Menurutnya, kesalahan prosedur tampak jelas karena aparat
kepolisian justru menembak mati enam laskar yang harusnya jadi sumber
informasi.
“Teroris saja tidak bisa ditembak mati tanpa prosedur yang
jelas dan terukur. Apalagi ini yang bukan teroris. Mestinya kan dilumpuhkan
saja untuk kemudian digali informasinya,” kata Natalius Pigai dalam kanal Refly
Harun di YouTube.
Mantan penyelidik di Komnas HAM periode 2012-2017 ini
menambahkan, atas kesalahan prosedur itu mestinya ada tindakan cepat dari
petinggi Polri untuk meredam masalah tersebut agar tidak makin panas. Misalnya
dengan demosi mutasi pejabat di Polda Metro Jaya.
Dari pengamatan Natalius Pigai, tindakan aparat kepolisian
dikendalikan oleh satu komando.
Komando ini bukan hanya dari kepolisian tetapi bisa juga
dari luar kepolisian.
“Saya yakin, Kapolri tahu siapa komandonya. Agar tidak
meluas, Kapolri harus melakukan langkah meredam masalah ini salah satunya
demosi mutasi pejabat kepolisian yang menangani kasus ini,” imbaunya.
*****
◆ Latihan
Tentukan apakah tiap pernyataan di bawah ini sesuai dengan teks tentang pendapat Natalius Pigai. Jawab ya atau tidak, lalu kutip secara persis kata-kata dalam teks yang menentukan jawaban itu.
1. Natalius Pigai menyampaikan pendapatnya di kanal Refly Harun di YouTube.
2. Natalius Pigai pernah menjadi penyelidik di Komnas HAM pada periode 2012-2017.
3. Menurut Natalius Pigai, komando atas tindakan aparat kepolisian hanya berasal dari dalam kepolisian.

◆ Data Hasil Ekstraksi
*****
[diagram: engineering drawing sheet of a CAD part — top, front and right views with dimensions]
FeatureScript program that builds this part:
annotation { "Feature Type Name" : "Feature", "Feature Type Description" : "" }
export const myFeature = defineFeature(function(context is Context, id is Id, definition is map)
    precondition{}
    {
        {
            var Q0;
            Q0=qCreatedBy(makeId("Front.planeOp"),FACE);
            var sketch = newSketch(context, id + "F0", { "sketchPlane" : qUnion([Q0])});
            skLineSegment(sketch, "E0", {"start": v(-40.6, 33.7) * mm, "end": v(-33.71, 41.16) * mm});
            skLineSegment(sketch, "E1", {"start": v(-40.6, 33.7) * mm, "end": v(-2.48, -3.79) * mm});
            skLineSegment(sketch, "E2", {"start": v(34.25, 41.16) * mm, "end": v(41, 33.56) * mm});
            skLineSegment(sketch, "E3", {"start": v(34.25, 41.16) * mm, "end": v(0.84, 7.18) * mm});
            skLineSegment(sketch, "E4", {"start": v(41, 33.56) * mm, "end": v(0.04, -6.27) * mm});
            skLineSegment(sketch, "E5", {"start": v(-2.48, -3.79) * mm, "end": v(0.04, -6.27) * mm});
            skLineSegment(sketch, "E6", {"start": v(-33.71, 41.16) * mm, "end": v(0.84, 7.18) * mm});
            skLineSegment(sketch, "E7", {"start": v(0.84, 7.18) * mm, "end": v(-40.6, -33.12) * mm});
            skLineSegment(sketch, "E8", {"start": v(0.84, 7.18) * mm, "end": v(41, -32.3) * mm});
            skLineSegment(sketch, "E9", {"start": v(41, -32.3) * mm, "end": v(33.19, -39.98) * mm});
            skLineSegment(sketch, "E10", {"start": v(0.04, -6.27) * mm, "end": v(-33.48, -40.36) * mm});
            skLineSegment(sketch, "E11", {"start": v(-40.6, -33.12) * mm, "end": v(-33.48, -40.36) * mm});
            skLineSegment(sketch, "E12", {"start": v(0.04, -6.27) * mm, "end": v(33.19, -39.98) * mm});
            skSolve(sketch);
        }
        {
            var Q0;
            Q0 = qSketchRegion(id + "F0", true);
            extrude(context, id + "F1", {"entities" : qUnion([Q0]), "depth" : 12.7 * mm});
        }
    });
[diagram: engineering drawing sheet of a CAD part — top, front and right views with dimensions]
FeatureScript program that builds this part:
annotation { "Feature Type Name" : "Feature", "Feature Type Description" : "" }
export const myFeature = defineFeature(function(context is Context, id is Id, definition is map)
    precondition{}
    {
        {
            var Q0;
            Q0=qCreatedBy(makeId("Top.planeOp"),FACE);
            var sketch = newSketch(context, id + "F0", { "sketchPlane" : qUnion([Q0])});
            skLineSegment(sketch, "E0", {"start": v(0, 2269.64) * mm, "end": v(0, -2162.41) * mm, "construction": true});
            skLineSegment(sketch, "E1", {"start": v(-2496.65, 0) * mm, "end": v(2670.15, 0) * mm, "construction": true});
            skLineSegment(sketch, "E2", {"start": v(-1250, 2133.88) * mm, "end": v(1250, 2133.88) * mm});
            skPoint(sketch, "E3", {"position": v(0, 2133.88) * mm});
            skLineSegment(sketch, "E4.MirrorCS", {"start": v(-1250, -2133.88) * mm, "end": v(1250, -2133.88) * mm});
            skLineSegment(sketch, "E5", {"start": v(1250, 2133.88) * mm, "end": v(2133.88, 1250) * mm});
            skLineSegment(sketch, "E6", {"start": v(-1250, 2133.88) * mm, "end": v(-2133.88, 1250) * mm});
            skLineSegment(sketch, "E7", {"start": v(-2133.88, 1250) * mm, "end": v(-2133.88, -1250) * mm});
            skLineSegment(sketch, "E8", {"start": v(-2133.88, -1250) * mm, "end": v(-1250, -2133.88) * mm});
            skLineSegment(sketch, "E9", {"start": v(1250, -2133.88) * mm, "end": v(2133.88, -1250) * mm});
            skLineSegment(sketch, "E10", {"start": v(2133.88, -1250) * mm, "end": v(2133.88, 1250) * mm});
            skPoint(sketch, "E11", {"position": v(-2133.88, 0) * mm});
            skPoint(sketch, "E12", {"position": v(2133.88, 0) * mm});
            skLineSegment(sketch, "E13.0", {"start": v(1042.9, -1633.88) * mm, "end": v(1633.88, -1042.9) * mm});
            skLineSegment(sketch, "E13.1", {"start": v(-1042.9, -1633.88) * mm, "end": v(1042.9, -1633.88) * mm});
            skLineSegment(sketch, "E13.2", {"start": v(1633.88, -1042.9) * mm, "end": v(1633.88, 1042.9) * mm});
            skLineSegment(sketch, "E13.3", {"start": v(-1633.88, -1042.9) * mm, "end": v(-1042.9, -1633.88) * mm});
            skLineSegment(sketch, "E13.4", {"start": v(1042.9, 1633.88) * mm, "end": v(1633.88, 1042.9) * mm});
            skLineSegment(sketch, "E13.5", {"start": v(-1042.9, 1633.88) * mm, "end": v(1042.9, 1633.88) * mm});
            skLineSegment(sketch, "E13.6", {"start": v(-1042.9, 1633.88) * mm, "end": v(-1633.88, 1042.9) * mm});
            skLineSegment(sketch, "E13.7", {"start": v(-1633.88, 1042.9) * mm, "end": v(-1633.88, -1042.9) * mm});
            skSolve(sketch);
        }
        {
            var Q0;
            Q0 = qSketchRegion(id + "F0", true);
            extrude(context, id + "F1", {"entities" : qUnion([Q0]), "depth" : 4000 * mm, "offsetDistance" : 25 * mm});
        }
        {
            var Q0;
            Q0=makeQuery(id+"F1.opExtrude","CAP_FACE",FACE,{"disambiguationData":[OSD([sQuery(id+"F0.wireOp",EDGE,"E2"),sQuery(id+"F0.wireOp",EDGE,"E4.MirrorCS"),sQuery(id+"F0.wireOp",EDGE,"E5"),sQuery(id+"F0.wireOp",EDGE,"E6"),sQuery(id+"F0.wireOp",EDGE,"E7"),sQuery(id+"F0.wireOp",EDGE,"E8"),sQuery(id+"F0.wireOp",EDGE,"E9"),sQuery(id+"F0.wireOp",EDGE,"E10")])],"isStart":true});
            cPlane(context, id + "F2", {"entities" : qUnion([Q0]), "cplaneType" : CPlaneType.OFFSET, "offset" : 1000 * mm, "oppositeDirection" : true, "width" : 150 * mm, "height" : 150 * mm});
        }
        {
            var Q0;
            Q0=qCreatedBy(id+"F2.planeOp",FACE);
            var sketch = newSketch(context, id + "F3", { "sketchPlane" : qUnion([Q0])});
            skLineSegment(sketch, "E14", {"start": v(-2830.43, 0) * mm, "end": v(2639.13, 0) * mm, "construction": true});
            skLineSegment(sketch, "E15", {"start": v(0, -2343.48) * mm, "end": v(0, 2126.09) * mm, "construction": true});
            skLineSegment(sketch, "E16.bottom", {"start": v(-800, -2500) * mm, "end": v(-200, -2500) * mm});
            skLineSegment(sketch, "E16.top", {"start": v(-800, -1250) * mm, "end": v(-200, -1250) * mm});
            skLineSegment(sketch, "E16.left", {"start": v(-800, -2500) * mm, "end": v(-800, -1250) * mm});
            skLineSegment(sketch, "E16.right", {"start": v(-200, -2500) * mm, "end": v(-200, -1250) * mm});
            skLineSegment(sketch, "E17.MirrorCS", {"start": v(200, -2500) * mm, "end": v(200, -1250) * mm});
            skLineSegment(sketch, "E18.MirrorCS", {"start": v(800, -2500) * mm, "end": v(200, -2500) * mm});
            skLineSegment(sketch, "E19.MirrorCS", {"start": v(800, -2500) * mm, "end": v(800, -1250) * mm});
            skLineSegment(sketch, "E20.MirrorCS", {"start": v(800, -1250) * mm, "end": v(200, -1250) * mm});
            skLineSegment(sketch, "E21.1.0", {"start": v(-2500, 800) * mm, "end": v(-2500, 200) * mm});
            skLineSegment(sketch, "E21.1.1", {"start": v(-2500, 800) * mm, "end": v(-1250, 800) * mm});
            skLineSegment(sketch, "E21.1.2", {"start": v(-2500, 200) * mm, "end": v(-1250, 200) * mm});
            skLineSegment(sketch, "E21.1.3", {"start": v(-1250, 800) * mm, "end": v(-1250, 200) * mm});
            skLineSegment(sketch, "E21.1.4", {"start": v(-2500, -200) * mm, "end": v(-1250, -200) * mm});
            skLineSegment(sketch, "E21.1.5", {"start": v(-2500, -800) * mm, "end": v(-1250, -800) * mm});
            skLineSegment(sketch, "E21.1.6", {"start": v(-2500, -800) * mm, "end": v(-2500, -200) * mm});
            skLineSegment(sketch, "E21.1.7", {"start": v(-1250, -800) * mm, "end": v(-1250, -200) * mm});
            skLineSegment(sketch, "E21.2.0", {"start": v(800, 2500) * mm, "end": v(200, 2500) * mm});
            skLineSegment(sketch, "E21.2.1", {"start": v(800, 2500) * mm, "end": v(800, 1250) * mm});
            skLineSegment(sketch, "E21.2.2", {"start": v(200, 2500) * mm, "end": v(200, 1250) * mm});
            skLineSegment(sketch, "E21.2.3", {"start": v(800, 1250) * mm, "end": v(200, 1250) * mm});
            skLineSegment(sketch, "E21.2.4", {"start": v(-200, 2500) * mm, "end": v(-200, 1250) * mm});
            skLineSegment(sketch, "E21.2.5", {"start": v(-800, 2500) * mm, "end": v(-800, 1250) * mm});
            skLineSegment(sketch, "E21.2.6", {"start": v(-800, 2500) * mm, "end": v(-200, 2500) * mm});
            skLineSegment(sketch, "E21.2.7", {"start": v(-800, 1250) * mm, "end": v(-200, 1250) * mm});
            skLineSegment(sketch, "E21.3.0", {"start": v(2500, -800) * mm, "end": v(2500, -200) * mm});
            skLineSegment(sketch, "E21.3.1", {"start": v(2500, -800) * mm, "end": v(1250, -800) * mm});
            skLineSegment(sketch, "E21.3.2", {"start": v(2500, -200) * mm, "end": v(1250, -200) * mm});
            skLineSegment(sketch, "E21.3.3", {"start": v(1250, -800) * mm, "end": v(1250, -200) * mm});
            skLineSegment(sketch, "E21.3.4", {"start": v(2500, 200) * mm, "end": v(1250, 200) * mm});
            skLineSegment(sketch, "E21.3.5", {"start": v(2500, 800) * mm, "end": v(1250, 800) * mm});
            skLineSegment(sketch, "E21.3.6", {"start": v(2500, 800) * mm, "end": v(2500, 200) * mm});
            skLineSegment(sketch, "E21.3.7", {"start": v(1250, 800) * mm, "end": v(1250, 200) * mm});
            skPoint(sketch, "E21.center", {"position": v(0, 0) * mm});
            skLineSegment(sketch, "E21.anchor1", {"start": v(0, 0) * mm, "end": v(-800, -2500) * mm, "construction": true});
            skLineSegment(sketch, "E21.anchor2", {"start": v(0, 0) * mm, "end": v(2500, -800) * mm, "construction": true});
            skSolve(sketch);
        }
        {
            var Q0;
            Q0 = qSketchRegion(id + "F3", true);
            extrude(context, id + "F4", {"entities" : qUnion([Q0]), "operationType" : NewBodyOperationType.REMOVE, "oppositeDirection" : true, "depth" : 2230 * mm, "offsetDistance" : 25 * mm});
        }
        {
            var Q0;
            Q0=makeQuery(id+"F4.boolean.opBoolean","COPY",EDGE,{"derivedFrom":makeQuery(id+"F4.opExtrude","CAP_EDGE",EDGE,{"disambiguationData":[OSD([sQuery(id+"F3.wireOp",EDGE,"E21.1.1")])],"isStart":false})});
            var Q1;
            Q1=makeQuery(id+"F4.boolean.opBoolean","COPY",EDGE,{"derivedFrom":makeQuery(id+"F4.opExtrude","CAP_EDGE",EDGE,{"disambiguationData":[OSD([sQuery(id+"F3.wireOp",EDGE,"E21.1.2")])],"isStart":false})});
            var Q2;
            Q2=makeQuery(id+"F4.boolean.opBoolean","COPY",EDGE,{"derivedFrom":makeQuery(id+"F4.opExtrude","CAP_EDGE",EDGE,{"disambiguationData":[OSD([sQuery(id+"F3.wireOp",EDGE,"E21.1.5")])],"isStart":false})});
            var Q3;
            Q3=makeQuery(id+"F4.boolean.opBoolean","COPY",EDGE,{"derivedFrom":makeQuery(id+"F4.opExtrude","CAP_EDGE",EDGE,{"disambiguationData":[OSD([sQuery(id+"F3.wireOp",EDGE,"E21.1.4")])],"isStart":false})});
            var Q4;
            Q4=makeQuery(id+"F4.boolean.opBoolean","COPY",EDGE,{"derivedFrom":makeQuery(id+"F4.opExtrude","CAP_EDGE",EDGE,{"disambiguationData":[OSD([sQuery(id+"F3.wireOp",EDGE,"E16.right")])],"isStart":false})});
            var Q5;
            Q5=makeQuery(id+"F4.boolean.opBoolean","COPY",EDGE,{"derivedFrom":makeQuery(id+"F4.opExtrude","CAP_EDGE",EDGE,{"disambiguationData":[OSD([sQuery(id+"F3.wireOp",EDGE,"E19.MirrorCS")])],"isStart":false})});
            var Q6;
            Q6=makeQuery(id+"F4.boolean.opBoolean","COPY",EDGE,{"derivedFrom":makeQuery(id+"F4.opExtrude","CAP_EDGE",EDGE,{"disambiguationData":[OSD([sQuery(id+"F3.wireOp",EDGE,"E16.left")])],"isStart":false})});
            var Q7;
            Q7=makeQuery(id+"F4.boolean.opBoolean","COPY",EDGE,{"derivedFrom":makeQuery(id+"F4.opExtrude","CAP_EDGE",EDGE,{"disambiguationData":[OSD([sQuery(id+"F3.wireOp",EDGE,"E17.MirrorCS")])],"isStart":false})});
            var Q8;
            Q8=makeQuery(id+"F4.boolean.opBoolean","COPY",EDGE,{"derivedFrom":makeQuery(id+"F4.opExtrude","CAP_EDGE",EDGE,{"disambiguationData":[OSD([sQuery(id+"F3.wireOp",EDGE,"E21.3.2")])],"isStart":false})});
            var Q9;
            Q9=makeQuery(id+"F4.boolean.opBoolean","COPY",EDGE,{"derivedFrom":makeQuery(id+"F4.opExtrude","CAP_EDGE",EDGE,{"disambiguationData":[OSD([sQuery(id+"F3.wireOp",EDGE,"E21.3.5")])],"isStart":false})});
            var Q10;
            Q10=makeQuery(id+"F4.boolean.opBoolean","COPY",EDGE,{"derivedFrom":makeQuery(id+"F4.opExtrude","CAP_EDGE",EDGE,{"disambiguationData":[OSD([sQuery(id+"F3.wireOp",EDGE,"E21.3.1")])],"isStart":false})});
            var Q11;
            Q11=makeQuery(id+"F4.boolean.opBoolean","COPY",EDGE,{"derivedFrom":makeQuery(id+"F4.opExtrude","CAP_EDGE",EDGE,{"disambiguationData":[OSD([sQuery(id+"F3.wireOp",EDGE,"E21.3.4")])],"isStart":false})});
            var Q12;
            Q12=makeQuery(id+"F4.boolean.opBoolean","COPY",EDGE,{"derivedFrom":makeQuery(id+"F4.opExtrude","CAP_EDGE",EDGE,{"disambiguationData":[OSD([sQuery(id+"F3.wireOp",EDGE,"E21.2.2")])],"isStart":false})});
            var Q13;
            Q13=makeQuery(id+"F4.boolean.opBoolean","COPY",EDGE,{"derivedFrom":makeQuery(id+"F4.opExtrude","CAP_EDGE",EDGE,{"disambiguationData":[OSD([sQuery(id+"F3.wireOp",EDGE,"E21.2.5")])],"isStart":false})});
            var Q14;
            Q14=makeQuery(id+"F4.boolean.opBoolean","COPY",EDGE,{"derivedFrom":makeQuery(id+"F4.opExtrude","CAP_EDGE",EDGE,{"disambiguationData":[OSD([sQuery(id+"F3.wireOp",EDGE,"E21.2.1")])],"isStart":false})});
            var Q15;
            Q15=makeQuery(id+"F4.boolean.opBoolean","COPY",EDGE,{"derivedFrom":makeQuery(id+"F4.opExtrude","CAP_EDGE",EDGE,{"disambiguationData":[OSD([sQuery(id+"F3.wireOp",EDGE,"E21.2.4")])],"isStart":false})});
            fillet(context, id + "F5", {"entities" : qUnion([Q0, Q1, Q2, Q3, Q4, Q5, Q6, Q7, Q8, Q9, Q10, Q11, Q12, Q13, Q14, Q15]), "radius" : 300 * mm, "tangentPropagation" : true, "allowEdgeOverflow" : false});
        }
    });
*****
◆ Jawaban Latihan
1. Ya: "kata Natalius Pigai dalam kanal Refly Harun di YouTube"
2. Ya: "Mantan penyelidik di Komnas HAM periode 2012-2017 ini"
3. Tidak: "Komando ini bukan hanya dari kepolisian tetapi bisa juga dari luar kepolisian."